API surface freezes. Breaking changes require a v2.0 major bump.
The five Tier-2 Protocols become contracts (no method-shape changes, only additive subprotocols).
The JSON schemas (schemas/*.v1.json) become the canonical contract; any breaking change to a schema bumps to *.v2.json.

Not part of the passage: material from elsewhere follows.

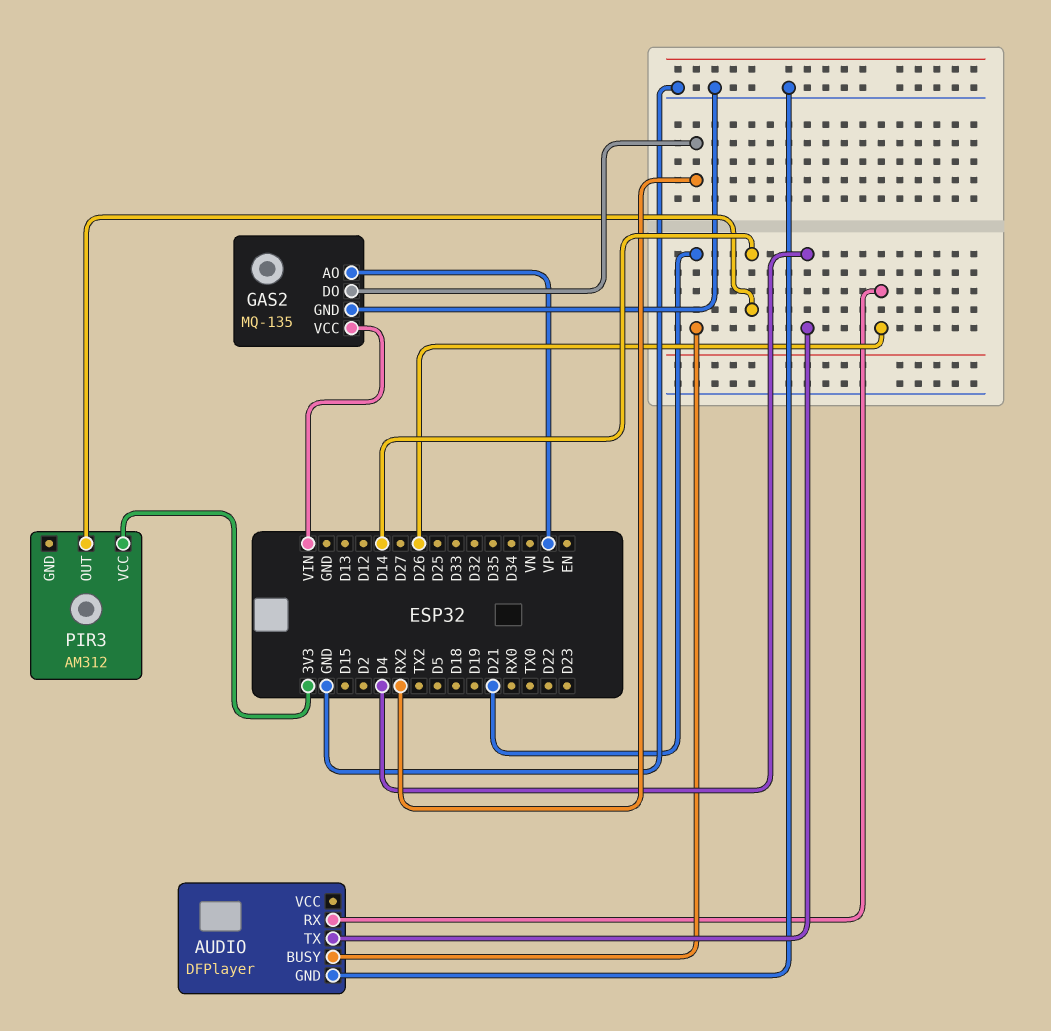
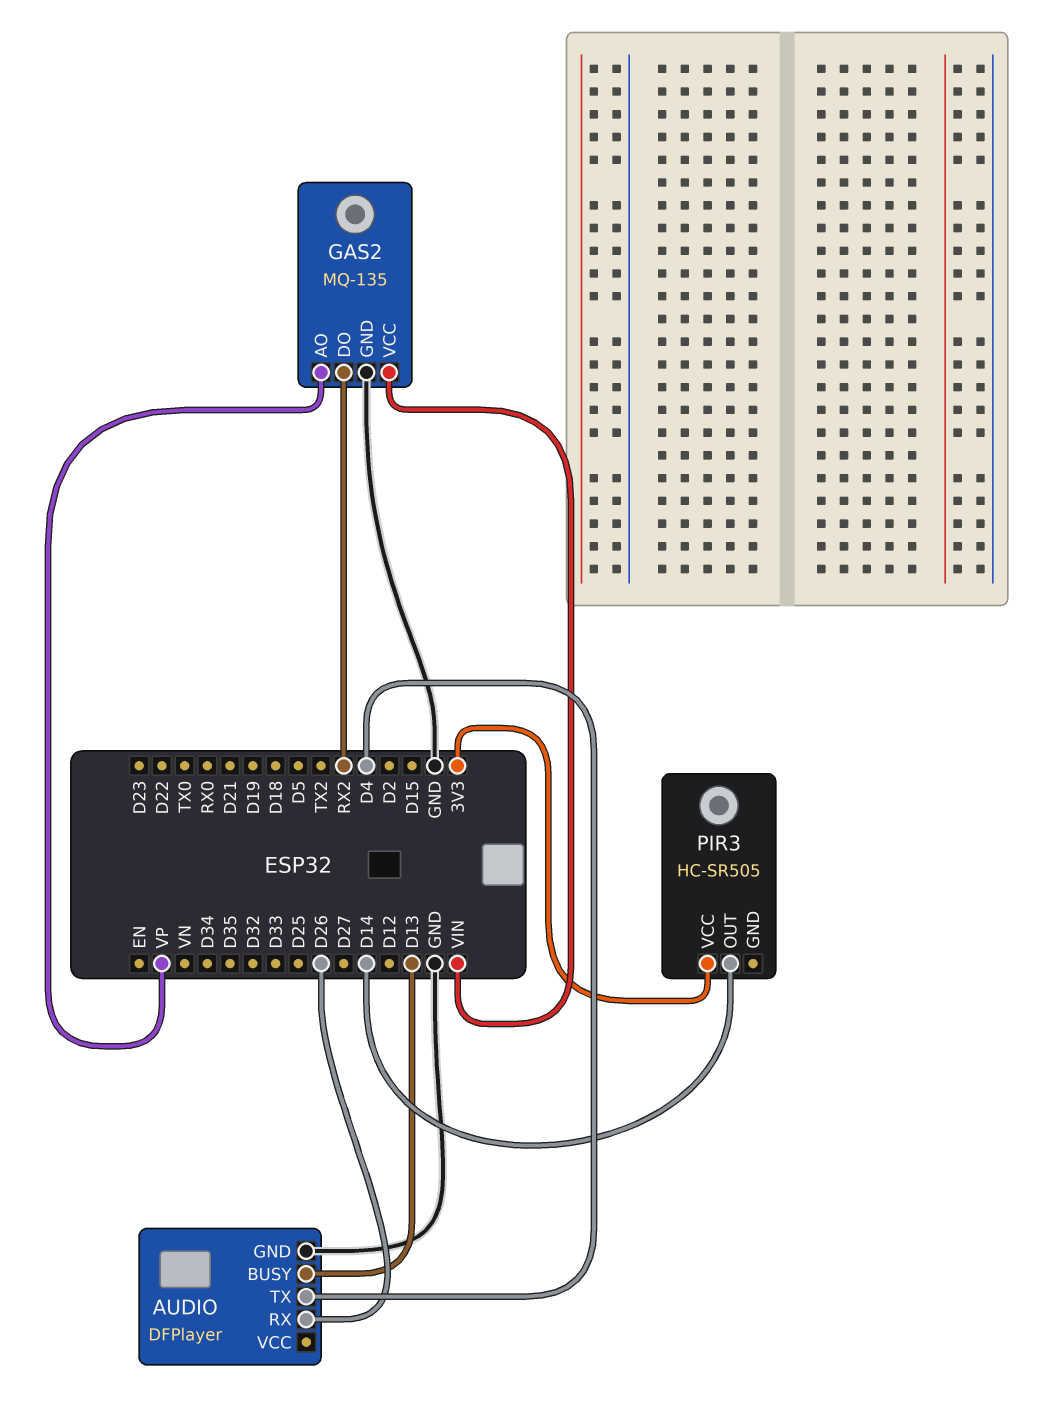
AUDIO pin BUSY: D21 -> D13
PIR3: AM312 -> HC-SR505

Out of scope (deliberately)#

These are valuable but not on the roadmap:

Native fairness metrics (demographic parity, equalized odds, calibration parity). Consumer computes via fairlearn
- the toolkit’s slicing primitives; eval-toolkit shouldn’t duplicate.
McNemar’s test. Consumer computes via scipy.stats.contingency; the toolkit’s bootstrap framework covers the same ground for arbitrary metrics. (DeLong’s closed-form ROC-AUC variance is exported as delong_roc_variance() + DeLongResult — it predates the comparison-curriculum write-up; bootstrap remains the documented default for general-purpose comparison.)
Common metrics (MCC, Cohen’s kappa, balanced accuracy, log-loss). Design intent keeps the metric set focused on the four headline primitives + ECE family + threshold selection. Consumers add what they need.
CLI. The toolkit is a library; consumer projects build their own CLI (e.g., the prompt_injection_* repos’ evaluate.py scripts).
A formal plugin registry / setuptools entry-points system. The Protocol-based seam is sufficient.
Optional fit_platt_calibrator(canonical: bool = True) flag. v0.3.0 already canonicalized the impl per Platt 1999 §2.2; the flag would re-introduce the non-canonical variant for backward compatibility but no consumer demand has surfaced. WONTFIX unless asked.

How to file an upstream wish#

Add a section in your project’s docs/eval_toolkit_gaps.md describing the gap, severity, and a sketch of the patch (if known).
Open an issue or PR against eval-toolkit’s GitHub linking that gaps doc.
If you’ve done the work locally, the PR can be a draft with the suggested patch + tests; we’ll reconcile against this roadmap.